Further north and west near Fergus Falls, Minn., a farmer related last Friday that the majority of his corn and that of his neighbors is still at 30 to 38 percent and they can’t afford to dry.
Spending $150-plus per acre more doesn’t make sense to them. Thus leaving it sit in the fields is the last thing they want to do, but they can’t see doing anything else.
A huge issue is now the quality of the grain still left. During my three-day-swing last week riding in quite a few combines from Pocahontas to Cherokee I had to chance to walk into quite a few fields to pull ears and see if any mold was present.
What was evident is that on a high percentage of the softer-starch, fuller-season RM hybrids there was from light to moderate levels of mold on and in between the kernels.
One had to hope that the mold had not penetrated the pericarp and would disappear in the combining process. Growers who had noticed this problem planned to dry the crop to 14 percent and market it prior to the spring warm-up.
They realized that keeping grain in condition overwinter can be a challenge, especially when it is out of condition when going into storage.
In the Illinois fields it was possible to find 60 percent of the ears heavily affected or destroyed by mold. There will likely be growers who may have to call their insurance adjuster to see if the fields may have to be declared a complete loss due to mold problems.
I visited with ISU’s Dr. Charlie Hurburgh to see what the proper protocol might be for growers who were facing mold problems. He thought that PCR strip tests would be good to use to qualify if mycotoxins were present.
Growers can use the strips to verify that toxins are present.
One question to testing sources was if any reports included information as to which varieties or product lines were showing the most fungal problems.
But that information was not being collected. What was noted was that hybrids advertised as being easily fermentable are fermenting on the stalk.
Who would have predicted that a desirable trait could end up being a negative? The best development for grain quality now would be to have freezing weather arrive soon.
Whether or not to till and how much to do is always a question that draws varied responses. Much depends on the amount of residue and soil types present.

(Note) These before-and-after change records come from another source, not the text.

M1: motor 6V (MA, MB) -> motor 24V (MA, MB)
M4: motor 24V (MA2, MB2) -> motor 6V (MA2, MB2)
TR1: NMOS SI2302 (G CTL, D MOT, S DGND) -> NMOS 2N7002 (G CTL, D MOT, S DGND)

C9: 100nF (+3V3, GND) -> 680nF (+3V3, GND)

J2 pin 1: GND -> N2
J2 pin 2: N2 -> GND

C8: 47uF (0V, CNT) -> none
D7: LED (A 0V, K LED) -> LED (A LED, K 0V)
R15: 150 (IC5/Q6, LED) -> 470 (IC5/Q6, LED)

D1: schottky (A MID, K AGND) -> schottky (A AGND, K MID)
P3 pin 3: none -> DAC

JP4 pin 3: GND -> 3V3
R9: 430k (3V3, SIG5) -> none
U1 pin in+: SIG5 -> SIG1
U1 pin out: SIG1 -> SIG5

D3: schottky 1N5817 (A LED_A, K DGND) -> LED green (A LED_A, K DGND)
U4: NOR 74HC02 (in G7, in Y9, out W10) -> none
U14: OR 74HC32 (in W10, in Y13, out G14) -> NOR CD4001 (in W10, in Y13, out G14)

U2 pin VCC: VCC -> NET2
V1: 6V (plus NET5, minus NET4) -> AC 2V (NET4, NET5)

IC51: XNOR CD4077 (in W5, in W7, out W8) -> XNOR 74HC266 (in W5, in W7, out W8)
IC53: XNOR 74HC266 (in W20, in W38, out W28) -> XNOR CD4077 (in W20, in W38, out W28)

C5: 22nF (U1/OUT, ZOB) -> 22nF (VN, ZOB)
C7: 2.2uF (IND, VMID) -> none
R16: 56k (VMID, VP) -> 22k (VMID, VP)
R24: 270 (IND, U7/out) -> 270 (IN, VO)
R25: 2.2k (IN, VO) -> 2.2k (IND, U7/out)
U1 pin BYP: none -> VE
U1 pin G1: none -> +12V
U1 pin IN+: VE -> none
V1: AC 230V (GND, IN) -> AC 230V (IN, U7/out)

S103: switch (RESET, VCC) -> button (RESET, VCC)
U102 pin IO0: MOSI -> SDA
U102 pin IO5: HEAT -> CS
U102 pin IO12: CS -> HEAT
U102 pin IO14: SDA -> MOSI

Soybean growers who are now summarizing their yields are noting that having heavy corn residue on untilled bean fields proved to large drag on those beans if residue managers were not set aggressively to that material from the row.
The mat of residue kept the soil much cooler during the first part of the season, slowing root growth and phosphate release. In season soil temp readings showed that most soils north of I-80 in central and eastern Iowa didn’t get much above the mid-60s.
Those temps are when soil microbes such as trichoderma and pseudomonas produce and release their P mineralizing acids.
Last fall was the first time in many years that many growers decided to skip their dry fertilizer applications. This fall the dry spreaders have been much more active.
There were also applications of lime and gypsum that were skipped in 2008. By now most farmers should have had a chance to study their soil test reports and decide if fall/winter CaCO3 or CaSO3 applications were needed. People know the role of lime in correcting low pH situations.
More growers need to learn that CaSO3 can help to loosen soils and supply the sulfur now generally found to be very low in an increasing number of soil tests.
So what will we have learned from this season? First might be that getting the corn planted as early as the soils were ready is always important in starting the GDU accumulation process. One suggestion in this column was that the upcoming season may well be cool and that growers who boosted the rate of plant development via foliar application of hormones and foliar phosphate would benefit.
Those two things occurred and could be of big benefit in 2010 as well. Continued cool seasons will require added management skills and practices that growers will have to adapt.